“The universal design approach aspires to create spaces that are not just accessible or usable, but inclusive for everyone.” This is the opening line of a chapter on universal design and workplaces in the Handbook of High-Performance Workplaces.
Authors Imogen Howe and Andrew Martel remind us that disability can be temporary or permanent and at any stage of life. Complying with codes in workplace design is not that same as quality design or even adequate design. That means some people will experience barriers that prevent participation and make them feel unwelcome and second class.
Seven principles expanded
Howe and Martel turn to the seven principles of universal design and take them one step further. They should be applied to assistive technology, tools, organisational or operational decisions, as well as the physical space of the workplace. Integrating these elements into a universal design approach benefits all workers.
The authors explain how the principles of universal design have moved from the 1997 interpretation to a more contemporary one. The principles were formed primarily with the built environment in mind. Universal design thinking has evolved to embrace a broader concept of inclusion in all aspects of life.
Universal design should remain agile and flexible to respond to socio-cultural advancements. It was never meant to be one-size-fits-all as this is impossible. An inclusive society needs both mainstream and targeted individual solutions as well.

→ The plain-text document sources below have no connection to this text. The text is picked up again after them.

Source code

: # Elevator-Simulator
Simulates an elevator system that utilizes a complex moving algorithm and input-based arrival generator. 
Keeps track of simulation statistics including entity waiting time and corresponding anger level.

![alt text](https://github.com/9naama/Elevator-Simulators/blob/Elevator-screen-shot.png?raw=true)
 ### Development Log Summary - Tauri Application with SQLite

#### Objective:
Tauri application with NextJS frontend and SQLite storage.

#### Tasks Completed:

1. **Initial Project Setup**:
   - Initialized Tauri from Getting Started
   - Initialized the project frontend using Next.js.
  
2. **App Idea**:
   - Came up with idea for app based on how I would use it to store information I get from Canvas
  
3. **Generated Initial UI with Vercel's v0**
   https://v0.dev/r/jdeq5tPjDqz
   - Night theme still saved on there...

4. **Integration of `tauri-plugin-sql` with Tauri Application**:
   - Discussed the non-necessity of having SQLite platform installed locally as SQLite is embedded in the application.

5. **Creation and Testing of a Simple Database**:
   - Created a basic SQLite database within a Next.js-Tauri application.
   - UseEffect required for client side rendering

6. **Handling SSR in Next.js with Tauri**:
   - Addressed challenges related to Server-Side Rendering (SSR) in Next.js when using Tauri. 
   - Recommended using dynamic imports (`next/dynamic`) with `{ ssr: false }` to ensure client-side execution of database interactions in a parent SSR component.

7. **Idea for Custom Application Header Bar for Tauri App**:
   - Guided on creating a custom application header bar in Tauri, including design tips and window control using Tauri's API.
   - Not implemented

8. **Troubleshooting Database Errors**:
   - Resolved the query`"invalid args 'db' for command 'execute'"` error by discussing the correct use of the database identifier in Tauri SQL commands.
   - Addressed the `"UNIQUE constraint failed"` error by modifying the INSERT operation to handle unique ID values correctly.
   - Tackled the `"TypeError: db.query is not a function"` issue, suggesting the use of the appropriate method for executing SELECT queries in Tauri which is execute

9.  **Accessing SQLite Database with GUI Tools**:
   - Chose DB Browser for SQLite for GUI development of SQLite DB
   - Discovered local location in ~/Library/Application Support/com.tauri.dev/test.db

A checklist is included at the end of the chapter where each of the principles is applied to workplace situations. This is one of the difficulties of explaining universal design. On one hand it isn’t about a checklist – it’s a thinking process. But designers need something to guide them. In co-design processes with end users, checklists often become redundant. However, checklists are a good place to start for people new to the concept of designing inclusively.